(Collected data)
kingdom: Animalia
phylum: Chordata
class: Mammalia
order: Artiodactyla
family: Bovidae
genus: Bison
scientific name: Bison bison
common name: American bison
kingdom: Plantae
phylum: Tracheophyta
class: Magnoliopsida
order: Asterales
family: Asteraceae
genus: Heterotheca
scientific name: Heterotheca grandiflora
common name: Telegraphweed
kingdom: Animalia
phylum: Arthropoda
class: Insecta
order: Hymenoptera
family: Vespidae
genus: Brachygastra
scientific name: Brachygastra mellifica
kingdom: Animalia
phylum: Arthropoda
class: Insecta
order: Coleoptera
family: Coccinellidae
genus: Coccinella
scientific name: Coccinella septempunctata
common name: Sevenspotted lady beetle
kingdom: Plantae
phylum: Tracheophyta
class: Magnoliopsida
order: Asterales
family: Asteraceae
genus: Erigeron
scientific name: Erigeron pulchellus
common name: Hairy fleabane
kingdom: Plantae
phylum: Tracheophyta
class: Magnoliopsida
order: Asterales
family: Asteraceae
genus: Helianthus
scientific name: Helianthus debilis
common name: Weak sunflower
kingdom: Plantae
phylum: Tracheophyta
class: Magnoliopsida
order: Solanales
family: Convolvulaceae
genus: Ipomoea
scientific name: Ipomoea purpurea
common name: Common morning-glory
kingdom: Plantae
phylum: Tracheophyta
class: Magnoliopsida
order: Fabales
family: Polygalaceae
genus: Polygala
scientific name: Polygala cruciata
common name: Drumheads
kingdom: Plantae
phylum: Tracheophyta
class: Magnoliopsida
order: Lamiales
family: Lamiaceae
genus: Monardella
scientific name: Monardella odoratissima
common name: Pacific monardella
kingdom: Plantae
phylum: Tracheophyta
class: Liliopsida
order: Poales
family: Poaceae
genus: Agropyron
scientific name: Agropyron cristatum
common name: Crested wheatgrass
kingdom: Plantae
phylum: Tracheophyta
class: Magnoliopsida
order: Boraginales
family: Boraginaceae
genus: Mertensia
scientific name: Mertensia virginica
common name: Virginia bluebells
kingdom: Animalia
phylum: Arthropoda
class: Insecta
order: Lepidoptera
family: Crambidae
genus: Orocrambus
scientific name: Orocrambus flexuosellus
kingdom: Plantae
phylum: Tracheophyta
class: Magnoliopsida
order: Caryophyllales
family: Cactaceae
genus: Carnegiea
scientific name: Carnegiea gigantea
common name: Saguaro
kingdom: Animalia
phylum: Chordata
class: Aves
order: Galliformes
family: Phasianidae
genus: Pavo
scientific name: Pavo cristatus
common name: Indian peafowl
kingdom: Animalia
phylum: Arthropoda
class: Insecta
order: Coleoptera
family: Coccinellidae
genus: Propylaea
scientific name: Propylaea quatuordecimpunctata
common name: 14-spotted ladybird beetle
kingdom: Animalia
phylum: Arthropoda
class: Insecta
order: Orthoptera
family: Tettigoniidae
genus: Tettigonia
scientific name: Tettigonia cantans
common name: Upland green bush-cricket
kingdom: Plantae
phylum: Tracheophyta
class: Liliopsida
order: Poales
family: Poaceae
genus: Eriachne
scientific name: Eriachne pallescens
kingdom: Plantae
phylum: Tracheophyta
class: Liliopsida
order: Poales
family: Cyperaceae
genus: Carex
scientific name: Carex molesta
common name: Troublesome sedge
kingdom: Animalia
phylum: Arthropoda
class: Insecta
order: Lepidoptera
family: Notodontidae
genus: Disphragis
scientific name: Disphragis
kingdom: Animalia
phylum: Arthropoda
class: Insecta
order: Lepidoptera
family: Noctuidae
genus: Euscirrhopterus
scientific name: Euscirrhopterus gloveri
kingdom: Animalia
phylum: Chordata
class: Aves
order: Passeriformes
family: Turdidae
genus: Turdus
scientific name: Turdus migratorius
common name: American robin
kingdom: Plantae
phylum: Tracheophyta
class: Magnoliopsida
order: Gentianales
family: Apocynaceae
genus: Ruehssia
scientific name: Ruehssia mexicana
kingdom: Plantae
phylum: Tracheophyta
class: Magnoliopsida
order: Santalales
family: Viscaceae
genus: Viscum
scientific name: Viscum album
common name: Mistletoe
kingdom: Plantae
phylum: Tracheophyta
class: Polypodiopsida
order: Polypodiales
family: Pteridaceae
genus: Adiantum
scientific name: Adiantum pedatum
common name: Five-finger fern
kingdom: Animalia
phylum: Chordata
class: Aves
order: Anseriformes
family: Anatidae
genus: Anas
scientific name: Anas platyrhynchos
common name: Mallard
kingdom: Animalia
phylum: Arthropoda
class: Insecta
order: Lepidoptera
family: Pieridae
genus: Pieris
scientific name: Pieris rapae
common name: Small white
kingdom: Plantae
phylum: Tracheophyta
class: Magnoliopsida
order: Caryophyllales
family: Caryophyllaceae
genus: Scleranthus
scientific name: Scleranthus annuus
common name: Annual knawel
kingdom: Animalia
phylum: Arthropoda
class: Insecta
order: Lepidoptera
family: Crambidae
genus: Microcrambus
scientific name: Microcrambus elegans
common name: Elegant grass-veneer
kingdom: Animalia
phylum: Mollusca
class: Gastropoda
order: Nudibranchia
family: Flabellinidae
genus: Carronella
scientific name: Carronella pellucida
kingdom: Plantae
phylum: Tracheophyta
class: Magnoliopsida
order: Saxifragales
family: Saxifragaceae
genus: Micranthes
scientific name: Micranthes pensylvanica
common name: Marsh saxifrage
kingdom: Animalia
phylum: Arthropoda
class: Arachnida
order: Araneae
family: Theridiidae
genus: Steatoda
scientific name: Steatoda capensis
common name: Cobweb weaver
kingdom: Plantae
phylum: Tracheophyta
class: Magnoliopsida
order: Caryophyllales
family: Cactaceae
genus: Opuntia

WRITTEN PROBLEM -> Transcribe all of the material above line by line, without changing a word.

THE ANSWER ->
kingdom: Animalia
phylum: Chordata
class: Mammalia
order: Artiodactyla
family: Bovidae
genus: Bison
scientific name: Bison bison
common name: American bison
kingdom: Plantae
phylum: Tracheophyta
class: Magnoliopsida
order: Asterales
family: Asteraceae
genus: Heterotheca
scientific name: Heterotheca grandiflora
common name: Telegraphweed
kingdom: Animalia
phylum: Arthropoda
class: Insecta
order: Hymenoptera
family: Vespidae
genus: Brachygastra
scientific name: Brachygastra mellifica
kingdom: Animalia
phylum: Arthropoda
class: Insecta
order: Coleoptera
family: Coccinellidae
genus: Coccinella
scientific name: Coccinella septempunctata
common name: Sevenspotted lady beetle
kingdom: Plantae
phylum: Tracheophyta
class: Magnoliopsida
order: Asterales
family: Asteraceae
genus: Erigeron
scientific name: Erigeron pulchellus
common name: Hairy fleabane
kingdom: Plantae
phylum: Tracheophyta
class: Magnoliopsida
order: Asterales
family: Asteraceae
genus: Helianthus
scientific name: Helianthus debilis
common name: Weak sunflower
kingdom: Plantae
phylum: Tracheophyta
class: Magnoliopsida
order: Solanales
family: Convolvulaceae
genus: Ipomoea
scientific name: Ipomoea purpurea
common name: Common morning-glory
kingdom: Plantae
phylum: Tracheophyta
class: Magnoliopsida
order: Fabales
family: Polygalaceae
genus: Polygala
scientific name: Polygala cruciata
common name: Drumheads
kingdom: Plantae
phylum: Tracheophyta
class: Magnoliopsida
order: Lamiales
family: Lamiaceae
genus: Monardella
scientific name: Monardella odoratissima
common name: Pacific monardella
kingdom: Plantae
phylum: Tracheophyta
class: Liliopsida
order: Poales
family: Poaceae
genus: Agropyron
scientific name: Agropyron cristatum
common name: Crested wheatgrass
kingdom: Plantae
phylum: Tracheophyta
class: Magnoliopsida
order: Boraginales
family: Boraginaceae
genus: Mertensia
scientific name: Mertensia virginica
common name: Virginia bluebells
kingdom: Animalia
phylum: Arthropoda
class: Insecta
order: Lepidoptera
family: Crambidae
genus: Orocrambus
scientific name: Orocrambus flexuosellus
kingdom: Plantae
phylum: Tracheophyta
class: Magnoliopsida
order: Caryophyllales
family: Cactaceae
genus: Carnegiea
scientific name: Carnegiea gigantea
common name: Saguaro
kingdom: Animalia
phylum: Chordata
class: Aves
order: Galliformes
family: Phasianidae
genus: Pavo
scientific name: Pavo cristatus
common name: Indian peafowl
kingdom: Animalia
phylum: Arthropoda
class: Insecta
order: Coleoptera
family: Coccinellidae
genus: Propylaea
scientific name: Propylaea quatuordecimpunctata
common name: 14-spotted ladybird beetle
kingdom: Animalia
phylum: Arthropoda
class: Insecta
order: Orthoptera
family: Tettigoniidae
genus: Tettigonia
scientific name: Tettigonia cantans
common name: Upland green bush-cricket
kingdom: Plantae
phylum: Tracheophyta
class: Liliopsida
order: Poales
family: Poaceae
genus: Eriachne
scientific name: Eriachne pallescens
kingdom: Plantae
phylum: Tracheophyta
class: Liliopsida
order: Poales
family: Cyperaceae
genus: Carex
scientific name: Carex molesta
common name: Troublesome sedge
kingdom: Animalia
phylum: Arthropoda
class: Insecta
order: Lepidoptera
family: Notodontidae
genus: Disphragis
scientific name: Disphragis
kingdom: Animalia
phylum: Arthropoda
class: Insecta
order: Lepidoptera
family: Noctuidae
genus: Euscirrhopterus
scientific name: Euscirrhopterus gloveri
kingdom: Animalia
phylum: Chordata
class: Aves
order: Passeriformes
family: Turdidae
genus: Turdus
scientific name: Turdus migratorius
common name: American robin
kingdom: Plantae
phylum: Tracheophyta
class: Magnoliopsida
order: Gentianales
family: Apocynaceae
genus: Ruehssia
scientific name: Ruehssia mexicana
kingdom: Plantae
phylum: Tracheophyta
class: Magnoliopsida
order: Santalales
family: Viscaceae
genus: Viscum
scientific name: Viscum album
common name: Mistletoe
kingdom: Plantae
phylum: Tracheophyta
class: Polypodiopsida
order: Polypodiales
family: Pteridaceae
genus: Adiantum
scientific name: Adiantum pedatum
common name: Five-finger fern
kingdom: Animalia
phylum: Chordata
class: Aves
order: Anseriformes
family: Anatidae
genus: Anas
scientific name: Anas platyrhynchos
common name: Mallard
kingdom: Animalia
phylum: Arthropoda
class: Insecta
order: Lepidoptera
family: Pieridae
genus: Pieris
scientific name: Pieris rapae
common name: Small white
kingdom: Plantae
phylum: Tracheophyta
class: Magnoliopsida
order: Caryophyllales
family: Caryophyllaceae
genus: Scleranthus
scientific name: Scleranthus annuus
common name: Annual knawel
kingdom: Animalia
phylum: Arthropoda
class: Insecta
order: Lepidoptera
family: Crambidae
genus: Microcrambus
scientific name: Microcrambus elegans
common name: Elegant grass-veneer
kingdom: Animalia
phylum: Mollusca
class: Gastropoda
order: Nudibranchia
family: Flabellinidae
genus: Carronella
scientific name: Carronella pellucida
kingdom: Plantae
phylum: Tracheophyta
class: Magnoliopsida
order: Saxifragales
family: Saxifragaceae
genus: Micranthes
scientific name: Micranthes pensylvanica
common name: Marsh saxifrage
kingdom: Animalia
phylum: Arthropoda
class: Arachnida
order: Araneae
family: Theridiidae
genus: Steatoda
scientific name: Steatoda capensis
common name: Cobweb weaver
kingdom: Plantae
phylum: Tracheophyta
class: Magnoliopsida
order: Caryophyllales
family: Cactaceae
genus: Opuntia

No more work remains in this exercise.